## Exercise
The expected result is the full listing, retyped exactly, without a single picture.
- Opening Delimiter -
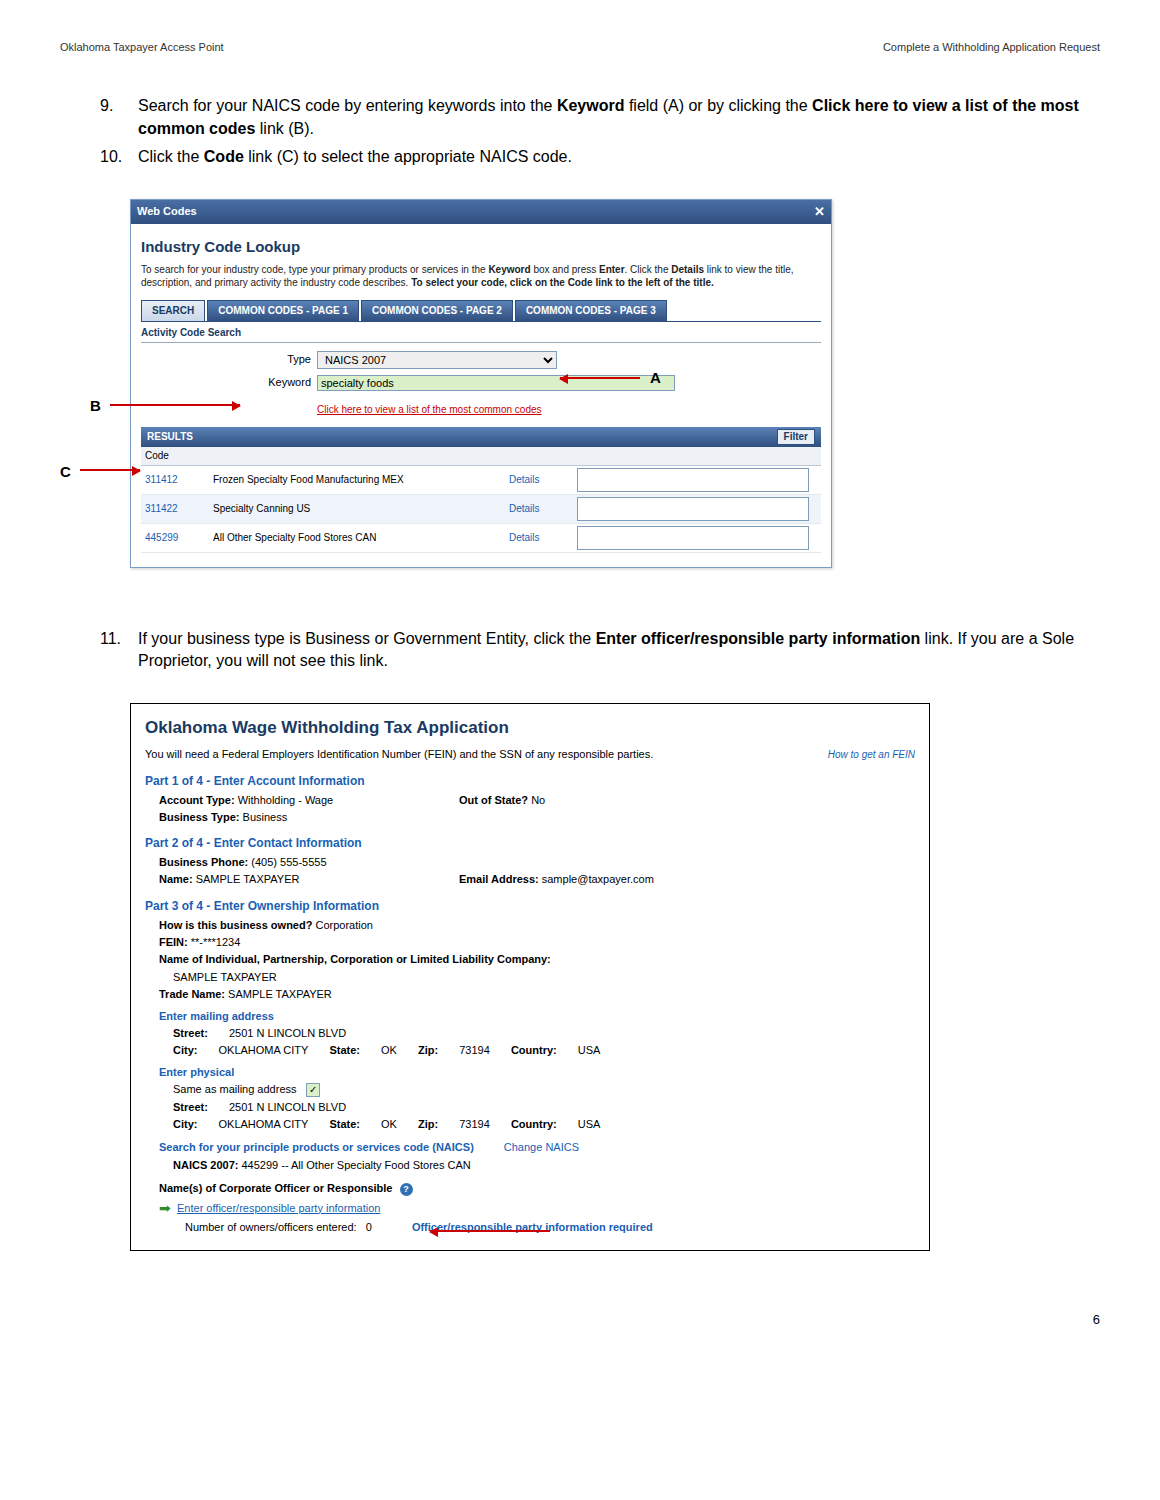Oklahoma Taxpayer Access Point
Complete a Withholding Application Request
9. Search for your NAICS code by entering keywords into the Keyword field (A) or by clicking the Click here to view a list of the most common codes link (B).
10. Click the Code link (C) to select the appropriate NAICS code.
A B C
Web Codes ✕
Industry Code Lookup
To search for your industry code, type your primary products or services in the Keyword box and press Enter. Click the Details link to view the title, description, and primary activity the industry code describes. To select your code, click on the Code link to the left of the title.
SEARCH
COMMON CODES - PAGE 1
COMMON CODES - PAGE 2
COMMON CODES - PAGE 3
Activity Code Search
Type NAICS 2007
Keyword
Click here to view a list of the most common codes
RESULTS Filter
| Code | | | |
| --- | --- | --- | --- |
| 311412 | Frozen Specialty Food Manufacturing MEX | Details | |
| 311422 | Specialty Canning US | Details | |
| 445299 | All Other Specialty Food Stores CAN | Details | |
11. If your business type is Business or Government Entity, click the Enter officer/responsible party information link. If you are a Sole Proprietor, you will not see this link.
Oklahoma Wage Withholding Tax Application
You will need a Federal Employers Identification Number (FEIN) and the SSN of any responsible parties.
How to get an FEIN
Part 1 of 4 - Enter Account Information
Account Type: Withholding - Wage
Business Type: Business
Out of State? No
Part 2 of 4 - Enter Contact Information
Business Phone: (405) 555-5555
Name: SAMPLE TAXPAYER
Email Address: sample@taxpayer.com
Part 3 of 4 - Enter Ownership Information
How is this business owned? Corporation
FEIN: **-***1234
Name of Individual, Partnership, Corporation or Limited Liability Company:
SAMPLE TAXPAYER
Trade Name: SAMPLE TAXPAYER
Enter mailing address
Street: 2501 N LINCOLN BLVD
City: OKLAHOMA CITY State: OK Zip: 73194 Country: USA
Enter physical
Same as mailing address ✓
Street: 2501 N LINCOLN BLVD
City: OKLAHOMA CITY State: OK Zip: 73194 Country: USA
Search for your principle products or services code (NAICS) Change NAICS
NAICS 2007: 445299 -- All Other Specialty Food Stores CAN
Name(s) of Corporate Officer or Responsible ?
➡ Enter officer/responsible party information
Number of owners/officers entered: 0 Officer/responsible party information required
6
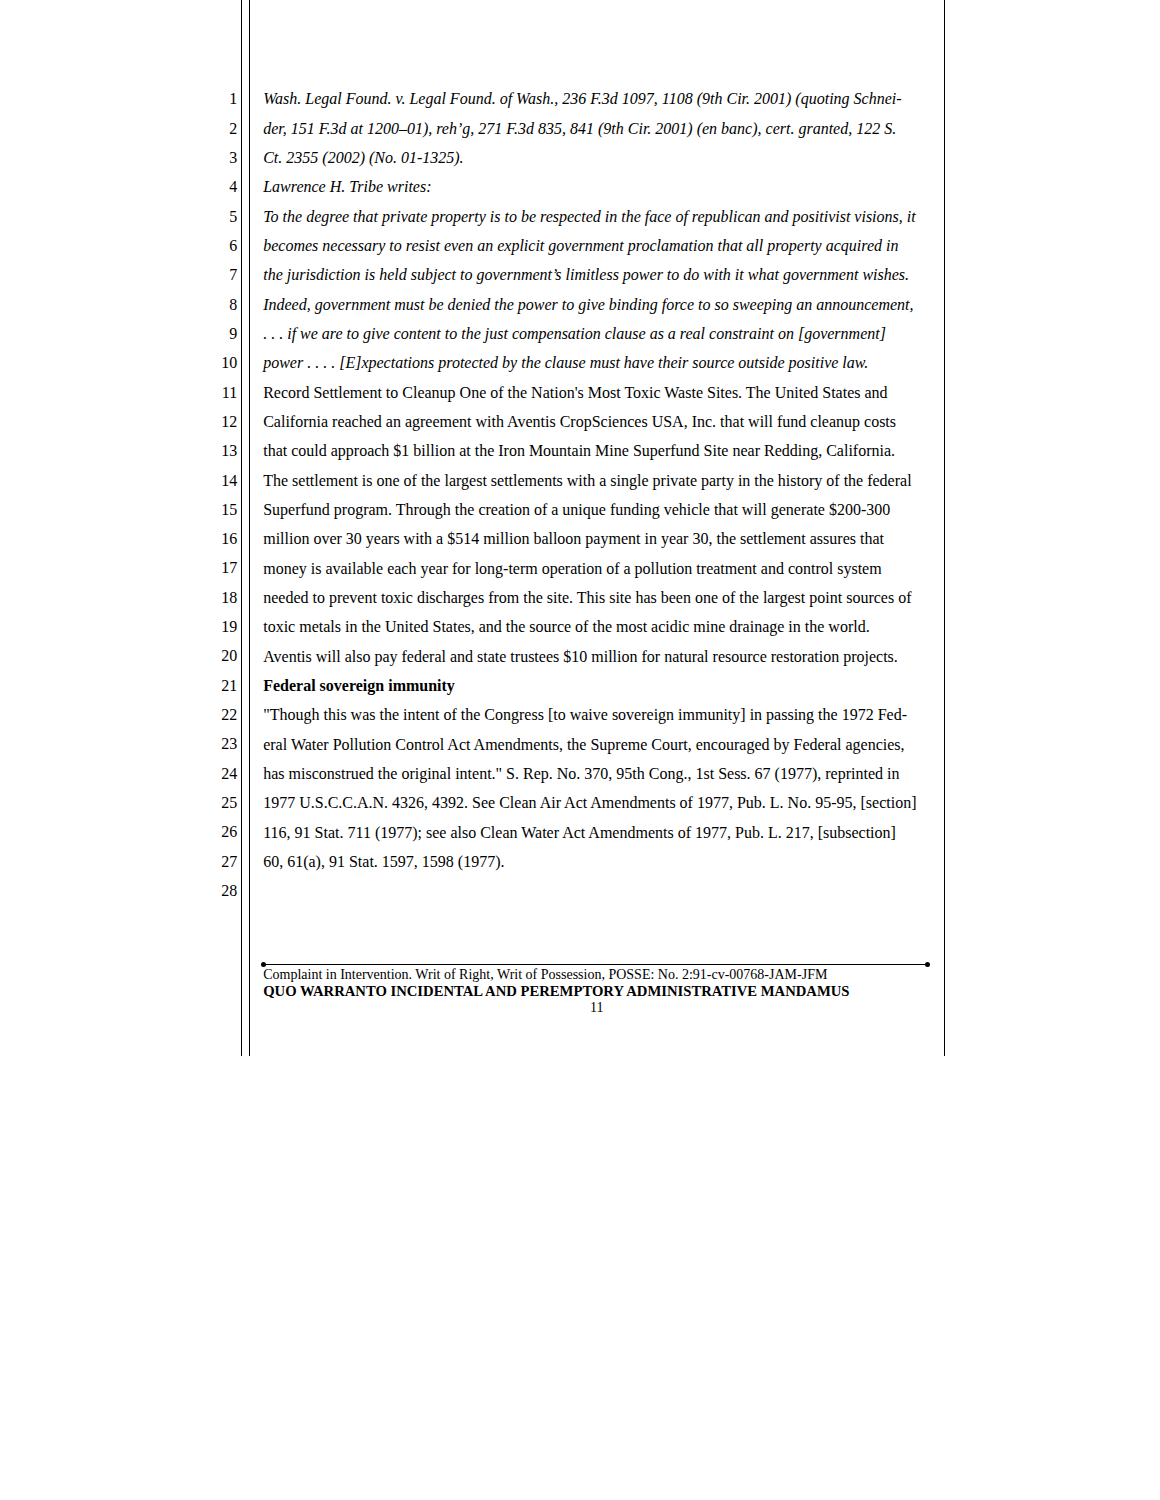1
2
3
4
5
6
7
8
9
10
11
12
13
14
15
16
17
18
19
20
21
22
23
24
25
26
27
28
Wash. Legal Found. v. Legal Found. of Wash., 236 F.3d 1097, 1108 (9th Cir. 2001) (quoting Schnei-
der, 151 F.3d at 1200–01), reh’g, 271 F.3d 835, 841 (9th Cir. 2001) (en banc), cert. granted, 122 S.
Ct. 2355 (2002) (No. 01-1325).
Lawrence H. Tribe writes:
To the degree that private property is to be respected in the face of republican and positivist visions, it
becomes necessary to resist even an explicit government proclamation that all property acquired in
the jurisdiction is held subject to government’s limitless power to do with it what government wishes.
Indeed, government must be denied the power to give binding force to so sweeping an announcement,
. . . if we are to give content to the just compensation clause as a real constraint on [government]
power . . . . [E]xpectations protected by the clause must have their source outside positive law.
Record Settlement to Cleanup One of the Nation's Most Toxic Waste Sites. The United States and
California reached an agreement with Aventis CropSciences USA, Inc. that will fund cleanup costs
that could approach $1 billion at the Iron Mountain Mine Superfund Site near Redding, California.
The settlement is one of the largest settlements with a single private party in the history of the federal
Superfund program. Through the creation of a unique funding vehicle that will generate $200-300
million over 30 years with a $514 million balloon payment in year 30, the settlement assures that
money is available each year for long-term operation of a pollution treatment and control system
needed to prevent toxic discharges from the site. This site has been one of the largest point sources of
toxic metals in the United States, and the source of the most acidic mine drainage in the world.
Aventis will also pay federal and state trustees $10 million for natural resource restoration projects.
Federal sovereign immunity
"Though this was the intent of the Congress [to waive sovereign immunity] in passing the 1972 Fed-
eral Water Pollution Control Act Amendments, the Supreme Court, encouraged by Federal agencies,
has misconstrued the original intent." S. Rep. No. 370, 95th Cong., 1st Sess. 67 (1977), reprinted in
1977 U.S.C.C.A.N. 4326, 4392. See Clean Air Act Amendments of 1977, Pub. L. No. 95-95, [section]
116, 91 Stat. 711 (1977); see also Clean Water Act Amendments of 1977, Pub. L. 217, [subsection]
60, 61(a), 91 Stat. 1597, 1598 (1977).
Complaint in Intervention. Writ of Right, Writ of Possession, POSSE: No. 2:91-cv-00768-JAM-JFM
QUO WARRANTO INCIDENTAL AND PEREMPTORY ADMINISTRATIVE MANDAMUS
11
- Closing Delimiter -
## Task answer
Oklahoma Taxpayer Access Point
Complete a Withholding Application Request
9. Search for your NAICS code by entering keywords into the Keyword field (A) or by clicking the Click here to view a list of the most common codes link (B).
10. Click the Code link (C) to select the appropriate NAICS code.
A B C
Web Codes ✕
Industry Code Lookup
To search for your industry code, type your primary products or services in the Keyword box and press Enter. Click the Details link to view the title, description, and primary activity the industry code describes. To select your code, click on the Code link to the left of the title.
SEARCH
COMMON CODES - PAGE 1
COMMON CODES - PAGE 2
COMMON CODES - PAGE 3
Activity Code Search
Type NAICS 2007
Keyword
Click here to view a list of the most common codes
RESULTS Filter
| Code | | | |
| --- | --- | --- | --- |
| 311412 | Frozen Specialty Food Manufacturing MEX | Details | |
| 311422 | Specialty Canning US | Details | |
| 445299 | All Other Specialty Food Stores CAN | Details | |
11. If your business type is Business or Government Entity, click the Enter officer/responsible party information link. If you are a Sole Proprietor, you will not see this link.
Oklahoma Wage Withholding Tax Application
You will need a Federal Employers Identification Number (FEIN) and the SSN of any responsible parties.
How to get an FEIN
Part 1 of 4 - Enter Account Information
Account Type: Withholding - Wage
Business Type: Business
Out of State? No
Part 2 of 4 - Enter Contact Information
Business Phone: (405) 555-5555
Name: SAMPLE TAXPAYER
Email Address: sample@taxpayer.com
Part 3 of 4 - Enter Ownership Information
How is this business owned? Corporation
FEIN: **-***1234
Name of Individual, Partnership, Corporation or Limited Liability Company:
SAMPLE TAXPAYER
Trade Name: SAMPLE TAXPAYER
Enter mailing address
Street: 2501 N LINCOLN BLVD
City: OKLAHOMA CITY State: OK Zip: 73194 Country: USA
Enter physical
Same as mailing address ✓
Street: 2501 N LINCOLN BLVD
City: OKLAHOMA CITY State: OK Zip: 73194 Country: USA
Search for your principle products or services code (NAICS) Change NAICS
NAICS 2007: 445299 -- All Other Specialty Food Stores CAN
Name(s) of Corporate Officer or Responsible ?
➡ Enter officer/responsible party information
Number of owners/officers entered: 0 Officer/responsible party information required
6
1
2
3
4
5
6
7
8
9
10
11
12
13
14
15
16
17
18
19
20
21
22
23
24
25
26
27
28
Wash. Legal Found. v. Legal Found. of Wash., 236 F.3d 1097, 1108 (9th Cir. 2001) (quoting Schnei-
der, 151 F.3d at 1200–01), reh’g, 271 F.3d 835, 841 (9th Cir. 2001) (en banc), cert. granted, 122 S.
Ct. 2355 (2002) (No. 01-1325).
Lawrence H. Tribe writes:
To the degree that private property is to be respected in the face of republican and positivist visions, it
becomes necessary to resist even an explicit government proclamation that all property acquired in
the jurisdiction is held subject to government’s limitless power to do with it what government wishes.
Indeed, government must be denied the power to give binding force to so sweeping an announcement,
. . . if we are to give content to the just compensation clause as a real constraint on [government]
power . . . . [E]xpectations protected by the clause must have their source outside positive law.
Record Settlement to Cleanup One of the Nation's Most Toxic Waste Sites. The United States and
California reached an agreement with Aventis CropSciences USA, Inc. that will fund cleanup costs
that could approach $1 billion at the Iron Mountain Mine Superfund Site near Redding, California.
The settlement is one of the largest settlements with a single private party in the history of the federal
Superfund program. Through the creation of a unique funding vehicle that will generate $200-300
million over 30 years with a $514 million balloon payment in year 30, the settlement assures that
money is available each year for long-term operation of a pollution treatment and control system
needed to prevent toxic discharges from the site. This site has been one of the largest point sources of
toxic metals in the United States, and the source of the most acidic mine drainage in the world.
Aventis will also pay federal and state trustees $10 million for natural resource restoration projects.
Federal sovereign immunity
"Though this was the intent of the Congress [to waive sovereign immunity] in passing the 1972 Fed-
eral Water Pollution Control Act Amendments, the Supreme Court, encouraged by Federal agencies,
has misconstrued the original intent." S. Rep. No. 370, 95th Cong., 1st Sess. 67 (1977), reprinted in
1977 U.S.C.C.A.N. 4326, 4392. See Clean Air Act Amendments of 1977, Pub. L. No. 95-95, [section]
116, 91 Stat. 711 (1977); see also Clean Water Act Amendments of 1977, Pub. L. 217, [subsection]
60, 61(a), 91 Stat. 1597, 1598 (1977).
Complaint in Intervention. Writ of Right, Writ of Possession, POSSE: No. 2:91-cv-00768-JAM-JFM
QUO WARRANTO INCIDENTAL AND PEREMPTORY ADMINISTRATIVE MANDAMUS
11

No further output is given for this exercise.